Подниму голову: вот оно, мое полюшко. От меня, от мозолей да пота соленого колосок в нем зародится. Я тут работал… Я! Небывалую гордость за себя испытывал, хоть ни ногой, ни рукой, кажись, не шевельнуть: сил нет.
Поле, полюшко, нива дорогая! Забрало полюшко мою силу, всю без остаточка, так верни обратно!
В свой срок вернет: пирогом на стол. Земля, она верная, без обману. Что ни есть надежд на свете, поле их дает. Небо и поле. Небо — с дождиками-водолеями, с солнышком жарким. Земля — с духом пряным, сытым, который парит в полдень над пахотой.
Загреб в ладони землицы, мну ее, нюхаю: моя… моя! Поле мое! Все, что есть на свете, тоже мое по праву. Потому что работал я до седьмого поту, и один труд дает права, каких никому никогда не отнять.
Топот послышался. Карюха насторожилась, оторвала морду от травы.
Через загоны, по полосам, не разбирая пути, торопился всадник.
Кого леший несет? Голову бы тебе сломить, если посевы потопчешь!
Лошадь под всадником замерла как вкопанная, и он, подставив ладонь козырьком, посмотрел в мою сторону, будто услышал мои проклятия.
Пудий Иванович… С конем управляется — молодому не суметь!
— Что случилось? — крикнул я.
— Фу-ты, глаза стариковские, — отозвался Пудий Иванович, подъезжая уже шагом. — Померещилось, Гришка-Сухомес пашет.
Жилетка виновата — из-за нее Пудий Иванович издали спутал меня с отцом.
— Был Сухомес, весь вышел. Батя небось на фронте, — сказал я, задетый тем, что Пуд-Деревянный назвал моего отца по уличному прозвищу.
— А-а… Сегодня на фронте, завтра в тылу! Кругом дезертиры! — Пудий Иванович слез с седла и протянул руку. — Бог на помочь.

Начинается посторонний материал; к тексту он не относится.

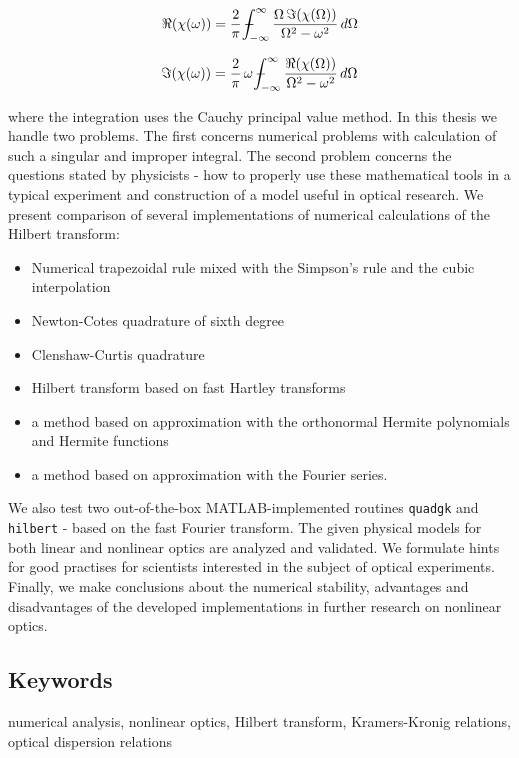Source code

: \documentclass[12pt,twoside,a4paper]{article}
\def\emptyline{\vspace{12pt}}
\numberwithin{equation}{subsection}
\numberwithin{figure}{subsection}
\def\Xint#1{\mathchoice
{\XXint\displaystyle\textstyle{#1}}%
{\XXint\textstyle\scriptstyle{#1}}%
{\XXint\scriptstyle\scriptscriptstyle{#1}}%
{\XXint\scriptscriptstyle\scriptscriptstyle{#1}}%
\!\int}
\def\XXint#1#2#3{{\setbox0=\hbox{$#1{#2#3}{\int}$ }\vcenter{\hbox{$#2#3$ }}\kern-.6\wd0}}
\def\dashint{\Xint-}
\begin{document}
\begin{equation*}
  \Re (\chi (\omega ))=\frac {2}{\pi}\,\dashint_{ - \infty }^{\infty } \frac {\Omega \,\Im (\chi (\Omega ))}{\Omega ^{2} - \omega
  ^{2}} \,d\Omega 
\end{equation*}

\begin{equation*}
  \Im (\chi (\omega ))=\frac {2}{\pi}\,\omega \,\dashint_{ - \infty }^{\infty }\frac {\Re (\chi (\Omega ))}{\Omega ^{2} - \omega
  ^{2}}\, d\Omega 
\end{equation*}

where the integration uses the Cauchy principal value method. In this thesis we handle two problems. The first concerns numerical
problems with calculation of such a singular and improper integral. The second problem concerns the questions stated by physicists
- how to properly use these mathematical tools in a typical experiment and construction of a model useful in optical research. We
present comparison of several implementations of numerical calculations of the Hilbert transform:

\begin{itemize} \label{used_methods}
 \item Numerical trapezoidal rule mixed with the Simpson's rule and the
cubic interpolation
 \item Newton-Cotes quadrature of sixth degree
 \item Clenshaw-Curtis quadrature
 \item Hilbert transform based on fast Hartley transforms
 \item a method based on approximation with the orthonormal Hermite polynomials and Hermite functions
 \item a method based on approximation with the Fourier series.
\end{itemize}
We also test two out-of-the-box MATLAB-implemented routines \texttt{quadgk} and \texttt{hil\-bert} - based on the fast Fourier
transform. The given physical models for both linear and nonlinear optics are analyzed and validated. We formulate hints for good
practises for scientists interested in the subject of optical experiments. Finally, we make conclusions about the numerical stability, advantages
and disadvantages of the developed implementations in further research on nonlinear optics.

\emptyline

\subsection*{Keywords} \label{chap:abstract_keywords}
numerical analysis, nonlinear optics, Hilbert transform, Kramers-Kronig relations, optical dispersion relations
\end{document}
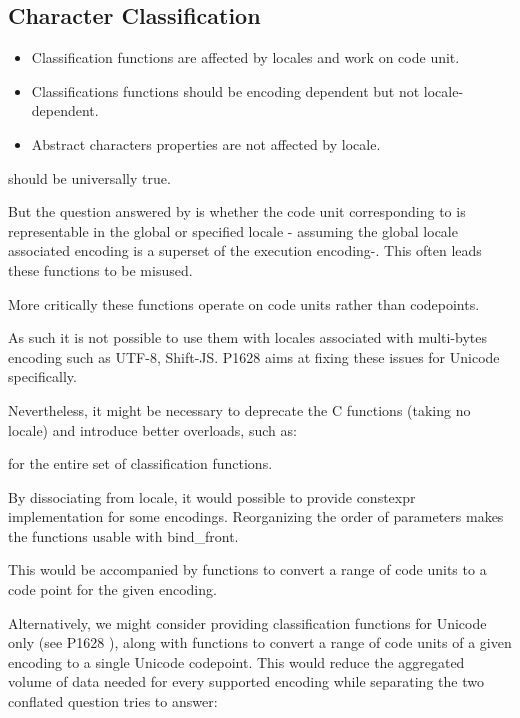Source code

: \documentclass{wg21}
\newcommand{\UnicodeLetter}[1]{\textbf{\textcolor{BrickRed}{\Large\tcode{#1}}}}
\begin{document}
\subsection{Character Classification}
\begin{itemize}
    \item Classification functions are affected by locales and work on code unit.
    \item Classifications functions should be encoding dependent but not locale-dependent.
    \item Abstract characters properties are not affected by locale.
\end{itemize}

 should be universally true.

But the question answered by  is whether the code unit corresponding to \UnicodeLetter{a} is representable in the global or specified locale - assuming the global locale associated encoding is a superset of the execution encoding-.
This often leads these functions to be misused.

More critically these functions operate on code units rather than codepoints.

As such it is not possible to use them with locales associated with multi-bytes encoding such as UTF-8, Shift-JS.
P1628 aims at fixing these issues for Unicode specifically.

Nevertheless, it might be necessary to deprecate the C functions (taking no locale) and introduce better overloads, such as:


for the entire set of classification functions.

By dissociating from locale, it would possible to provide constexpr implementation for some encodings.
Reorganizing the order of parameters makes the functions usable with bind_front.

This would be accompanied by functions to convert a range of code units to a code point for the given encoding.

Alternatively, we might consider providing classification functions for Unicode only (see P1628 \cite{P1628R0}), along with functions to convert a range of code units of a given encoding to a single Unicode codepoint. This would reduce the aggregated volume of data needed for every supported encoding while separating the two conflated question  tries to answer:
\end{document}
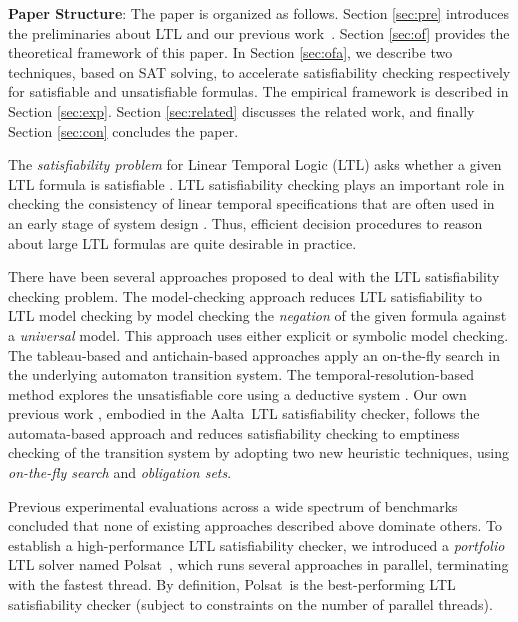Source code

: \documentclass[conference]{IEEEtran}
\def\Polsat{{Polsat}}
\def\Aalta{{Aalta}}
\begin{document}
\noindent
\textbf{Paper Structure}: The paper is organized as
follows. Section \ref{sec:pre} introduces the preliminaries about LTL and our
previous work~\cite{LZPVH13}. Section \ref{sec:of} provides the theoretical
framework of this paper. In Section \ref{sec:ofa}, we describe two techniques, 
based on SAT solving, to accelerate satisfiability checking respectively for
satisfiable and unsatisfiable formulas. The empirical framework
is described in Section \ref{sec:exp}. Section \ref{sec:related} discusses the related work, and finally Section \ref{sec:con} concludes the paper.\fi

The \emph{satisfiability problem} for Linear Temporal Logic (LTL)
asks whether a given LTL formula is satisfiable \cite{SC85}.  LTL 
satisfiability checking plays an important role in checking the 
consistency of linear temporal specifications that are often used 
in an early stage of system design \cite{RV10,RV11}.  Thus, efficient 
decision procedures to reason about large LTL formulas are quite 
desirable in practice.  

There have been several approaches proposed to deal with the LTL
satisfiability checking problem.  The model-checking 
approach reduces LTL satisfiability to LTL model checking by model checking
the \emph{negation} of the given formula against a \emph{universal} model.
This approach uses either explicit \cite{RV10} or symbolic \cite{RV11}
model checking.  The tableau-based \cite{Sch98} and antichain-based
\cite{DDMR08} approaches apply an on-the-fly search in the underlying 
automaton transition system.  The temporal-resolution-based method 
explores the unsatisfiable core using a deductive system \cite{HK03}. 
Our own previous work \cite{LZPVH13}, embodied in the \Aalta\ LTL 
satisfiability checker, follows the automata-based approach and reduces 
satisfiability checking to emptiness checking of the transition system 
by adopting two new heuristic techniques, using \emph{on-the-fly search} and 
\emph{obligation sets}.

Previous experimental evaluations across a wide spectrum of benchmarks 
\cite{RV10,RV11,SD11} concluded that none of existing approaches
described above dominate others. To establish a high-performance LTL 
satisfiability checker, we introduced a \emph{portfolio} LTL solver named 
\Polsat\ \cite{LPZVHCoRR13}, which runs several approaches in parallel,
terminating with the fastest thread. By definition, \Polsat\ is the
best-performing LTL satisfiability checker (subject to
constraints on the number of parallel threads).
\end{document}
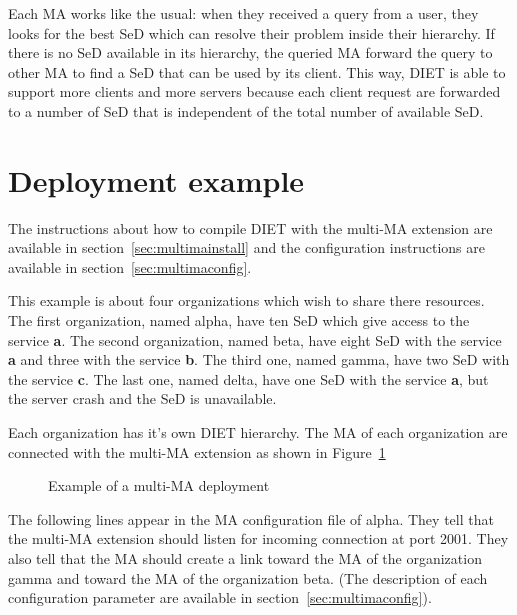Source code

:Each MA works like the usual: when they received a query from a user, they
looks for the best SeD which can resolve their problem inside their
hierarchy. If there is no SeD available in its hierarchy, the queried MA forward
the query to other MA to find a SeD that can be used by its client.  This
way, DIET is able to support more clients and more servers because each client
request are forwarded to a number of SeD that is independent of the total
number of available SeD.

\section{Deployment example}

The instructions about how to compile DIET with the multi-MA extension are
available in section~\ref{sec:multimainstall} and the configuration
instructions are available in section~\ref{sec:multimaconfig}.

This example is about four organizations which wish to share there
resources. The first organization, named alpha, have ten SeD which give access
to the service \textbf{a}. The second organization, named beta, have eight SeD
with the service \textbf{a} and three with the service \textbf{b}. The third
one, named gamma, have two SeD with the service \textbf{c}.  The last one,
named delta, have one SeD with the service \textbf{a}, but the server crash and
the SeD is unavailable.

Each organization has it's own DIET hierarchy. The MA of each organization are
connected with the multi-MA extension as shown in Figure~\ref{fig:multima}


\begin{figure}[h]
 \begin{center}
   \label{fig:multima}
  \caption{Example of a multi-MA deployment}
 \end{center}
\end{figure}

The following lines appear in the MA configuration file of alpha. They tell
that the multi-MA extension should listen for incoming connection at port
2001. They also tell that the MA should create a link toward the MA of the
organization gamma and toward the MA of the organization beta. (The description
of each configuration parameter are available in
section~\ref{sec:multimaconfig}).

Что он руку мне подал, я принял как должное. Хозяйство веду, в доме большак — чего мне прибедняться.
— С Корженьги еду. — Пудий Иванович расположился на траве. — С утра в седле. От военного ведомства даден подряд на строевую древесину. В промышленники выхожу.
Старик утирал платком потный лоб. Ворот рубахи впивался в загорелую шею. Устало подмаргивали морщинистые веки.
— Давно я к лесу прилегал. Богоданная чаша, золотое дно! Сколь ни черпай, не убудет. Да за царем была та чаша: томишься, а испить не дозволено. Пробавляйся смолой да пеком, но чего больше — не замахивайся, положен предел. А нынь нет пределов…
— Конечно, — поддакнул я, соображая, что лучшие сосновые боры по реке Корженьге станут теперь рубить, раз выдан подряд. — Революция, Пудий Иванович. Свобода.
Старик исподлобья зыркнул:
— Ты туда же!
Забрызганный грязью, его конек всхрапывал, мотая мордой, и водил потными боками.
— Баловство, не свобода. Извольничались вовсе, — натужно ронял слова Пудий Иванович и натужной усмешкой кривил рот, тяжело смаргивал. — Чего хотят, неведомо. С фронта бегство повальное, в городах бунты почище, чем при царе. Власть слабая… Нет узды на народ! В уезд глянь: комиссары, дума, земство. Совет, союзы всякие. Высоковский сел на пост: сам себе полиция. Барышня Куприянова — просвещение… Мало показалось просвещения, записалась в добровольцы в ударный бабий батальон. Грудью Русь заслонит — барышня-то из купеческой семьи! Чего-чего нет в Расеюшке, одного не хватает: кулака. Да по харям наглым, в зубы кулаком-то… Хоть бы немцев пустили: эти-то навели бы лоск! — вырвалось у Пудия Ивановича. Он угрюмо помолчал. — В промышленники выхожу. На старости лет достиг. Десятки народу возле меня кормились, будут сотни, тысячи… А покоя нет! — ладонью отрубил Пудий Иванович. — Хоть озолоти народ, все рыло воротит на сторону. Алчные, подлые людишки. Того и жди, жилы тебе подрубят. Зависть и злоба их точит. У-у, сволота беспортошная!